Ellis v. Jones

524 P.2d 1062 | Idaho | 1974

PER CURIAM.

This is an appeal from judgment in favor of plaintiffs-appellants granting them an easement over certain real property owned by defendants-respondents. The essence of this appeal is the assertion ■ by plaintiffs-appellants that the easement granted by the district court is not sufficient for their needs.

Dispositive of this case is the principle that findings of fact by the trial court when supported by substantial competent, although conflicting, evidence will not be disturbed on appeal. Hafer v. *91Horn, 95 Idaho 621, 515 P.2d 1013 (1973); Enders v. Wesley W. Hubbard and Sons, Inc., 95 Idaho 590, 513 P.2d 992 (1973).

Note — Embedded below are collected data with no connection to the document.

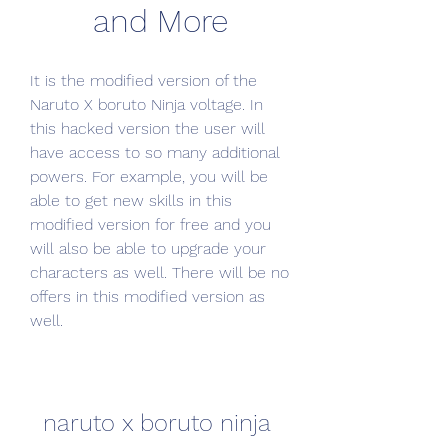
and More
It is the modified version of the 
Naruto X boruto Ninja voltage. In 
this hacked version the user will 
have access to so many additional 
powers. For example, you will be 
able to get new skills in this 
modified version for free and you 
will also be able to upgrade your 
characters as well. There will be no 
offers in this modified version as 
well.
naruto x boruto ninja 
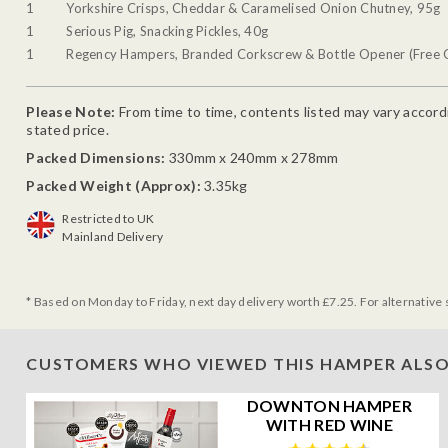
1
Yorkshire Crisps, Cheddar & Caramelised Onion Chutney, 95g
1
Serious Pig, Snacking Pickles, 40g
1
Regency Hampers, Branded Corkscrew & Bottle Opener (Free G
Please Note:
From time to time, contents listed may vary accordin
stated price.
Packed Dimensions:
330mm x 240mm x 278mm
Packed Weight (Approx):
3.35kg
Restricted to UK
Mainland Delivery
* Based on Monday to Friday, next day delivery worth £7.25. For alternative 
CUSTOMERS WHO VIEWED THIS HAMPER ALSO
DOWNTON HAMPER
WITH RED WINE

The trial court found that it was not necessary to impress upon lot 7 the easement to the extent sought by plaintiffs since it would destroy the value of the lot for other purposes. The court also found that a less onerous easement as granted by the judgment of the trial court would provide any necessary access to the plaintiffs without “destroying the usability of the property to the defendants.” Such findings are supported by substantial competent, although conflicting, evidence and will not be disturbed.

The matter is remanded to the district court for its consideration of a correction of a clerical error in the judgment in the usage of the words “Cavanaugh Bay Addition.” As so amended, the judgment of the trial court and the order denying the motion for a new trial are affirmed. Costs to respondents.